A partir du 1 juillet 2010, l’Union européenne introduit un nouveau logo afin de certifier l’origine biologique d’un produit et ce de façon harmonisée pour les différents états membres. L’occasion de revenir sur ce concept qui résonne dans chaque oreille de consommateur plus ou moins averti. Que ce soit pour une tomate ou un gel douche, de nombreux produits sont désormais concernés par le poinçonnage « bio »… alors aujourd’hui ça veut dire quoi manger bio…logique (ou pas)?

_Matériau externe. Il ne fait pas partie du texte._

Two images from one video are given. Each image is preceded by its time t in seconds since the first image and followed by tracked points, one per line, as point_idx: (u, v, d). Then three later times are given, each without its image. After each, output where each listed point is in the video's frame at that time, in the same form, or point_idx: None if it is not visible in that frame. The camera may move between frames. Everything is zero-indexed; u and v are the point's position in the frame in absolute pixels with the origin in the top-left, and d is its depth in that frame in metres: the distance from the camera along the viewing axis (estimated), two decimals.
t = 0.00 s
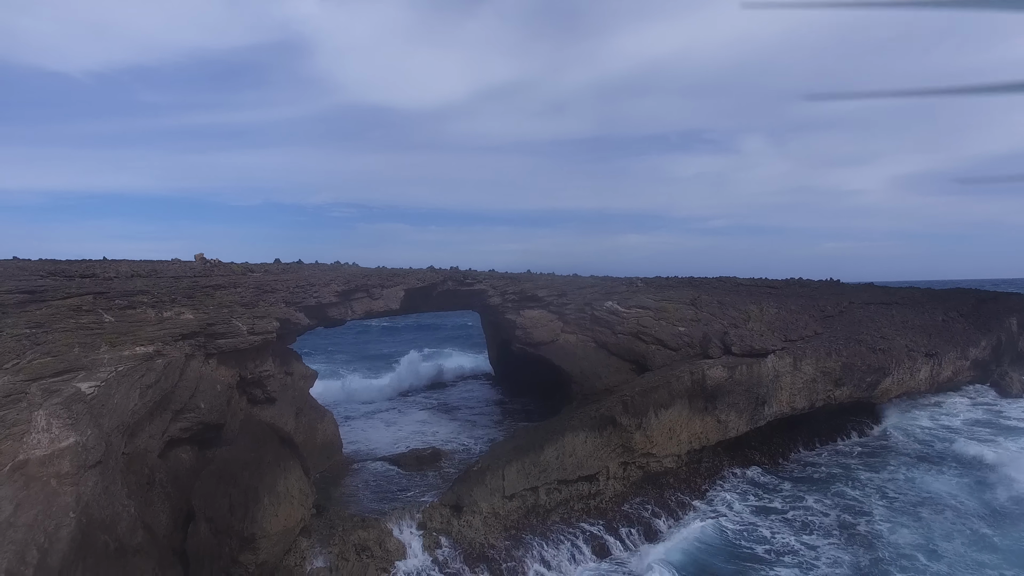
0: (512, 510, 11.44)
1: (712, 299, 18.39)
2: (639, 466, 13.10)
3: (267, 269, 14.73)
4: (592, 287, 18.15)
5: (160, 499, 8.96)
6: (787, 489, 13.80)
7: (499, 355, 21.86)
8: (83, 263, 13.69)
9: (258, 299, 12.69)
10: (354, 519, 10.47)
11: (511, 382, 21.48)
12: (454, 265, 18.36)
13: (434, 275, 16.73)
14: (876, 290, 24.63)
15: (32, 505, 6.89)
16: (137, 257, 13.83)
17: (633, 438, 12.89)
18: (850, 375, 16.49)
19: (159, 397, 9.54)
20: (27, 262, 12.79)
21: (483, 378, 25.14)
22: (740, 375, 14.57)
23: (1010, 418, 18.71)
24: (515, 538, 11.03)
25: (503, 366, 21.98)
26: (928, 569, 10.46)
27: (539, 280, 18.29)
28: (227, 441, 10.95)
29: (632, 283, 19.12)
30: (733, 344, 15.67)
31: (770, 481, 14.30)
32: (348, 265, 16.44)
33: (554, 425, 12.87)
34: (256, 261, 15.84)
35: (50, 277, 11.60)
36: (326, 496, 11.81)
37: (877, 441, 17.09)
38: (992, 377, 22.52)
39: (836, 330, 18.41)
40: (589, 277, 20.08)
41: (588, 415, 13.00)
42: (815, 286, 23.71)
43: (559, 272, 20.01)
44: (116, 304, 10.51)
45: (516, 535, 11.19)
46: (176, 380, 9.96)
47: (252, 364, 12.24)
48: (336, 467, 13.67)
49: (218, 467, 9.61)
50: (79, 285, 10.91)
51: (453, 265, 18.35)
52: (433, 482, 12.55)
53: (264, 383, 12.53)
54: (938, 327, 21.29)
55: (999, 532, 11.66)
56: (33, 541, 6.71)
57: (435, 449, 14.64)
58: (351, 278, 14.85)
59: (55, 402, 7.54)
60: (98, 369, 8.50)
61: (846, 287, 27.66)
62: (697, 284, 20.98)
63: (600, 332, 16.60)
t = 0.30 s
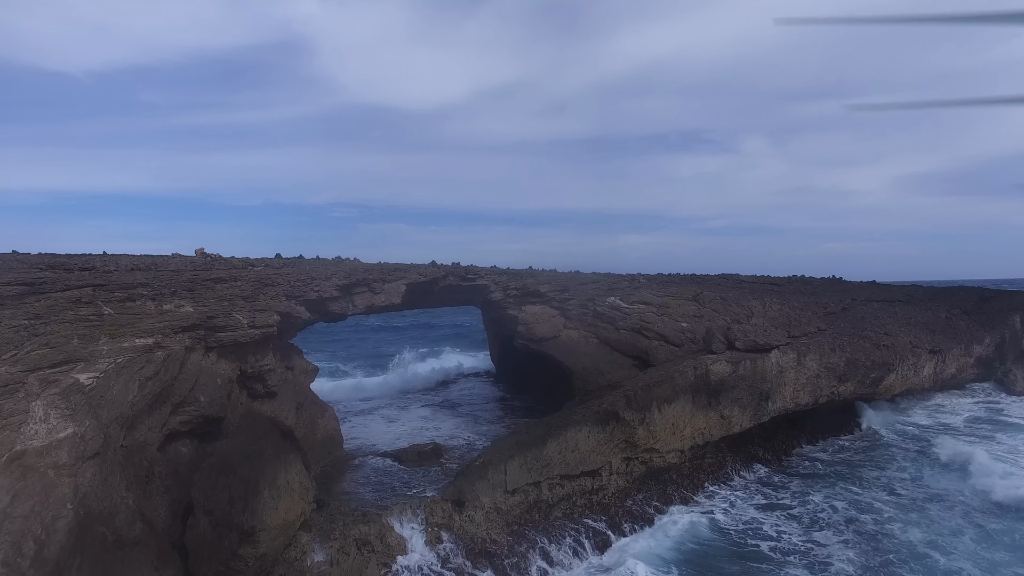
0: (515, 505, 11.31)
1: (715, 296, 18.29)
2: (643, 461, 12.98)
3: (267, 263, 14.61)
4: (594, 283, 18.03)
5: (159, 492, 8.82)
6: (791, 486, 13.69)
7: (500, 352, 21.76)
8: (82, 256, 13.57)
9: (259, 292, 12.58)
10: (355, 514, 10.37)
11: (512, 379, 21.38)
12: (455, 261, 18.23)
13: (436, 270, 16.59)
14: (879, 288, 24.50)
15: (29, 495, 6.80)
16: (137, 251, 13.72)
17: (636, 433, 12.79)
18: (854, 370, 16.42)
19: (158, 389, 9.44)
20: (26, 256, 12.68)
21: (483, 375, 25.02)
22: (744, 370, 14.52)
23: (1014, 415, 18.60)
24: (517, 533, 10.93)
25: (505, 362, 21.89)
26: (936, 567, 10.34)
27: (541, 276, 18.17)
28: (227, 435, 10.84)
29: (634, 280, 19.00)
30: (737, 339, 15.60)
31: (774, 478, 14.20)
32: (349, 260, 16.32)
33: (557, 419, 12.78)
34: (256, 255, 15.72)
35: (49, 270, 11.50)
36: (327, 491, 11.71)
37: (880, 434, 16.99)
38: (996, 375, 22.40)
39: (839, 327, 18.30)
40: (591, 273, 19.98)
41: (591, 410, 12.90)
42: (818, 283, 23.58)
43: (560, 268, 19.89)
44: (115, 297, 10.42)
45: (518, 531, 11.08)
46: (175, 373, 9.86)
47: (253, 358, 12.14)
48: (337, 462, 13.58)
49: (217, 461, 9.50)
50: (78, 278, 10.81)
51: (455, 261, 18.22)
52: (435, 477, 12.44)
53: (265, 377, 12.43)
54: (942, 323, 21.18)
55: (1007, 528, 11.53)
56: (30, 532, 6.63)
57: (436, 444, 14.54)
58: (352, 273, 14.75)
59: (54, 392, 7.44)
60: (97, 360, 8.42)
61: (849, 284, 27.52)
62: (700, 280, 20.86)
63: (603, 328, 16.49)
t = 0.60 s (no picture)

En pratique, l’appellation peut-être délivrée à des produits agricoles, d’élevage, cosmétiques ou même textiles. L’absence de pesticides, fongicides ainsi qu’une pratique agricole privilégiant la polyculture sont les fondamentaux de l’agriculture biologique. Or, les choses ne sont pas si claires et la prolifération des labels et autres appellations brouillent parfois le message. Concernant les produits agricoles, 95% des ingrédients doivent être d’origine biologique pour se voir attribuer la mention. Un chiffre identique à respecter pour les cosmétiques même si toutefois le label « Cosmétique écologique » peut être apposé sur le packaging du produit si ce dernier contient au minimum 5% d’ingrédients bio représentant 50% des ingrédients végétaux. De 95% on passe à 5%…
Étymologiquement, « biologique » renvoie à la biologie c’est à dire à la science du vivant. Le mot a pris une nouvelle dimension à partir des années 1920 où quelques agriculteurs et agronomes se sont organisés et ont lancé un mouvement afin de promouvoir l’agriculture biodynamique. Le premier cahier des charges (par Nature et Progrès) est homologué en 1986 par les pouvoirs publics qui déposent leurs propres règles (logo AB) en 1993. Puis l’Europe s’en mêle. L’homologation du premier cahier des charges au niveau européen a lieu en 1991. En 2009, une nouvelle règlementation européenne bouscule les standards nationaux et prend le pas sur eux.
Cette harmonisation est-elle un moyen de pousser plus loin les ambitions de la bio ? Pas si sûr. Pour Nature et Progrès, la nouvelle réglementation européenne entrée en vigueur au 1er janvier 2009 est « une atteinte aux fondamentaux de la bio. En autorisant la possibilité de 0,9% de résidus d’OGM dans l’agriculture bio ou en permettant la mixité des cultures bio et conventionnelle sur une même exploitation, on ouvre la porte à la bio industrielle ».